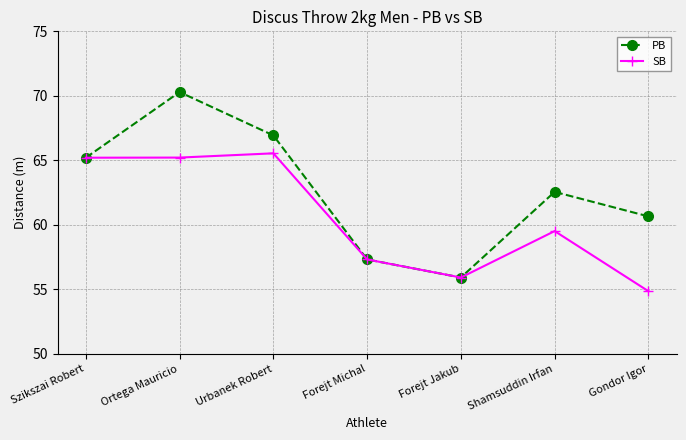

What is the sum of all SB values?

423.5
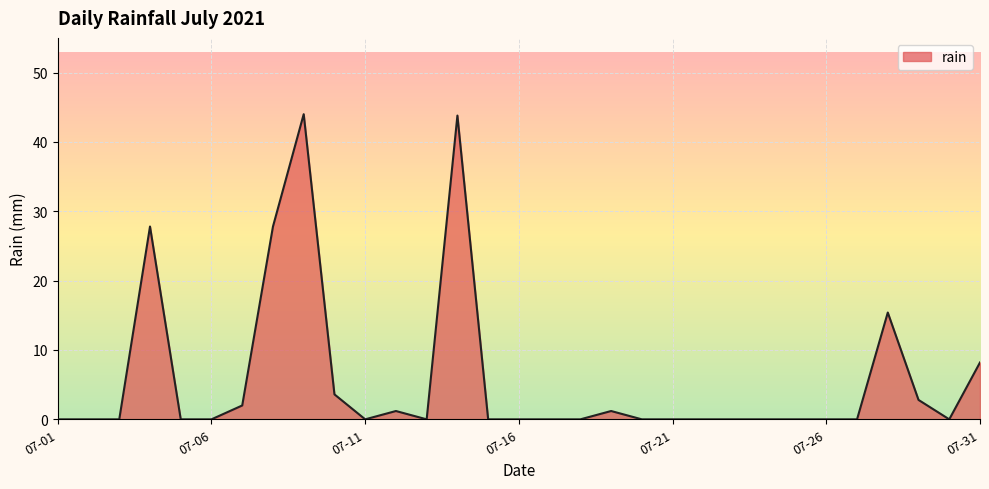

What is the difference between the maximum and minimum values?

44.0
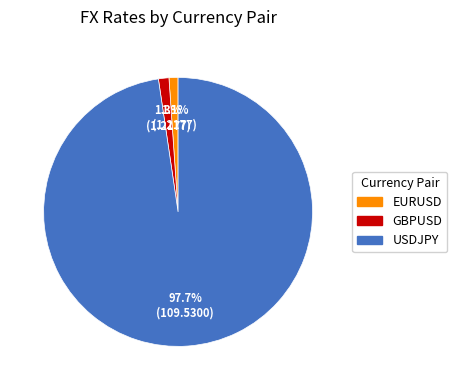

What percentage is the GBPUSD slice, to the nearest percent?

1%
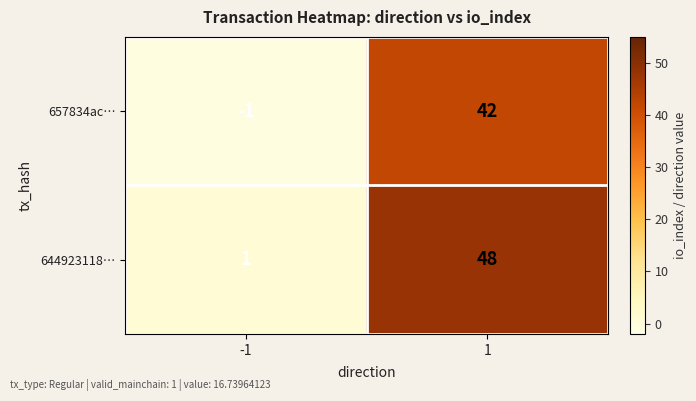

What is the difference between the 644923118… values at 1 and -1?

47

################

## Action item
Reproduce every line of the data above verbatim, omitting the pictures.

## Written solution
What is the sum of all SB values?

423.5

What is the difference between the maximum and minimum values?

44.0

What percentage is the GBPUSD slice, to the nearest percent?

1%

What is the difference between the 644923118… values at 1 and -1?

47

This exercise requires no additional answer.